WRITTEN PROBLEM:
Switch each "common name" to "vernacular name" in the records below, and write out all the lines again with nothing else changed.

Lines of data
==*==

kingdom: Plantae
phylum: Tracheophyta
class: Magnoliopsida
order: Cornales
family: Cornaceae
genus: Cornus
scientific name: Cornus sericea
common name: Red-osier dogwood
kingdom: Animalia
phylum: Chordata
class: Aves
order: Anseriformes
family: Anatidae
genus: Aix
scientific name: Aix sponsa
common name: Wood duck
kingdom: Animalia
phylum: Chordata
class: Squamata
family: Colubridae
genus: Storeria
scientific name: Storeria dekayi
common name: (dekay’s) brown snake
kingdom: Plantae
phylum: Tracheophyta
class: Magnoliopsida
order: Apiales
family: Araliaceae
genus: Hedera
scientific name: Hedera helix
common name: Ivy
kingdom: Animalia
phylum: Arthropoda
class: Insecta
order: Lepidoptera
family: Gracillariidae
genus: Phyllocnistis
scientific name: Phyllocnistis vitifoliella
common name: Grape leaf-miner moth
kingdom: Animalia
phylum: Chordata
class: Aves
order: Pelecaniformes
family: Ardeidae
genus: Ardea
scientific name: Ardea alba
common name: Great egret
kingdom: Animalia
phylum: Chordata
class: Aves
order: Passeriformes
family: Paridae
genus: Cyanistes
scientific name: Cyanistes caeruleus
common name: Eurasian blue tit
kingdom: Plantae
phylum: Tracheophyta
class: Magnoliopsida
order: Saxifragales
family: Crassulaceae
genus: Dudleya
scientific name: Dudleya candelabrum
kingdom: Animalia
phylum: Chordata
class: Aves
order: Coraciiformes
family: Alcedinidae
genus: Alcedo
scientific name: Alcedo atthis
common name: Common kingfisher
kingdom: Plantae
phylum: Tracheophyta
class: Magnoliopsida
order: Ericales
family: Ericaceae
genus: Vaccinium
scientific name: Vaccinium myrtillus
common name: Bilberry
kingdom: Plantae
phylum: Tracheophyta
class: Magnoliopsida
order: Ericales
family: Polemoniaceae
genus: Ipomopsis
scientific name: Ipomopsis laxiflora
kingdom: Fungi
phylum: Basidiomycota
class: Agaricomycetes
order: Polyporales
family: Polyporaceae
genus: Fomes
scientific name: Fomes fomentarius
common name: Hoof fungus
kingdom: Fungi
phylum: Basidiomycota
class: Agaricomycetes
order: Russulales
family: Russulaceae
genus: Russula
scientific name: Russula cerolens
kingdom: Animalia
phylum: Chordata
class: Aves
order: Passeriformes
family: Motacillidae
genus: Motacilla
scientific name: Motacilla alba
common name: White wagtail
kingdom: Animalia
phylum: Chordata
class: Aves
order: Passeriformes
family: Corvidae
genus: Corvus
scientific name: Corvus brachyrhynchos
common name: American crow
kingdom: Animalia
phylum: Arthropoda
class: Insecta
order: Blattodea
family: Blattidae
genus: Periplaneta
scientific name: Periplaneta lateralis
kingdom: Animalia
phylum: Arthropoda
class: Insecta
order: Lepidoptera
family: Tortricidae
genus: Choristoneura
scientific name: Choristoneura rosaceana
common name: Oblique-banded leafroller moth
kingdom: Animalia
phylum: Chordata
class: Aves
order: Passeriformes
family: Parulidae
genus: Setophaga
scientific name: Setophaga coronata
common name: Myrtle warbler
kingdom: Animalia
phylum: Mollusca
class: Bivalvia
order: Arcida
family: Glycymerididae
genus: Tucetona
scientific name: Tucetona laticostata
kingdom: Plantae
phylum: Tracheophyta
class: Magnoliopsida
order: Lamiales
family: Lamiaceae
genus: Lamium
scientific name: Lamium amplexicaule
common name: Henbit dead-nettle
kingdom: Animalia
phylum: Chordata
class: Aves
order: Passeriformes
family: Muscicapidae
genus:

==*==

ANSWER TO THE EXERCISE:
kingdom: Plantae
phylum: Tracheophyta
class: Magnoliopsida
order: Cornales
family: Cornaceae
genus: Cornus
scientific name: Cornus sericea
vernacular name: Red-osier dogwood
kingdom: Animalia
phylum: Chordata
class: Aves
order: Anseriformes
family: Anatidae
genus: Aix
scientific name: Aix sponsa
vernacular name: Wood duck
kingdom: Animalia
phylum: Chordata
class: Squamata
family: Colubridae
genus: Storeria
scientific name: Storeria dekayi
vernacular name: (dekay’s) brown snake
kingdom: Plantae
phylum: Tracheophyta
class: Magnoliopsida
order: Apiales
family: Araliaceae
genus: Hedera
scientific name: Hedera helix
vernacular name: Ivy
kingdom: Animalia
phylum: Arthropoda
class: Insecta
order: Lepidoptera
family: Gracillariidae
genus: Phyllocnistis
scientific name: Phyllocnistis vitifoliella
vernacular name: Grape leaf-miner moth
kingdom: Animalia
phylum: Chordata
class: Aves
order: Pelecaniformes
family: Ardeidae
genus: Ardea
scientific name: Ardea alba
vernacular name: Great egret
kingdom: Animalia
phylum: Chordata
class: Aves
order: Passeriformes
family: Paridae
genus: Cyanistes
scientific name: Cyanistes caeruleus
vernacular name: Eurasian blue tit
kingdom: Plantae
phylum: Tracheophyta
class: Magnoliopsida
order: Saxifragales
family: Crassulaceae
genus: Dudleya
scientific name: Dudleya candelabrum
kingdom: Animalia
phylum: Chordata
class: Aves
order: Coraciiformes
family: Alcedinidae
genus: Alcedo
scientific name: Alcedo atthis
vernacular name: Common kingfisher
kingdom: Plantae
phylum: Tracheophyta
class: Magnoliopsida
order: Ericales
family: Ericaceae
genus: Vaccinium
scientific name: Vaccinium myrtillus
vernacular name: Bilberry
kingdom: Plantae
phylum: Tracheophyta
class: Magnoliopsida
order: Ericales
family: Polemoniaceae
genus: Ipomopsis
scientific name: Ipomopsis laxiflora
kingdom: Fungi
phylum: Basidiomycota
class: Agaricomycetes
order: Polyporales
family: Polyporaceae
genus: Fomes
scientific name: Fomes fomentarius
vernacular name: Hoof fungus
kingdom: Fungi
phylum: Basidiomycota
class: Agaricomycetes
order: Russulales
family: Russulaceae
genus: Russula
scientific name: Russula cerolens
kingdom: Animalia
phylum: Chordata
class: Aves
order: Passeriformes
family: Motacillidae
genus: Motacilla
scientific name: Motacilla alba
vernacular name: White wagtail
kingdom: Animalia
phylum: Chordata
class: Aves
order: Passeriformes
family: Corvidae
genus: Corvus
scientific name: Corvus brachyrhynchos
vernacular name: American crow
kingdom: Animalia
phylum: Arthropoda
class: Insecta
order: Blattodea
family: Blattidae
genus: Periplaneta
scientific name: Periplaneta lateralis
kingdom: Animalia
phylum: Arthropoda
class: Insecta
order: Lepidoptera
family: Tortricidae
genus: Choristoneura
scientific name: Choristoneura rosaceana
vernacular name: Oblique-banded leafroller moth
kingdom: Animalia
phylum: Chordata
class: Aves
order: Passeriformes
family: Parulidae
genus: Setophaga
scientific name: Setophaga coronata
vernacular name: Myrtle warbler
kingdom: Animalia
phylum: Mollusca
class: Bivalvia
order: Arcida
family: Glycymerididae
genus: Tucetona
scientific name: Tucetona laticostata
kingdom: Plantae
phylum: Tracheophyta
class: Magnoliopsida
order: Lamiales
family: Lamiaceae
genus: Lamium
scientific name: Lamium amplexicaule
vernacular name: Henbit dead-nettle
kingdom: Animalia
phylum: Chordata
class: Aves
order: Passeriformes
family: Muscicapidae
genus:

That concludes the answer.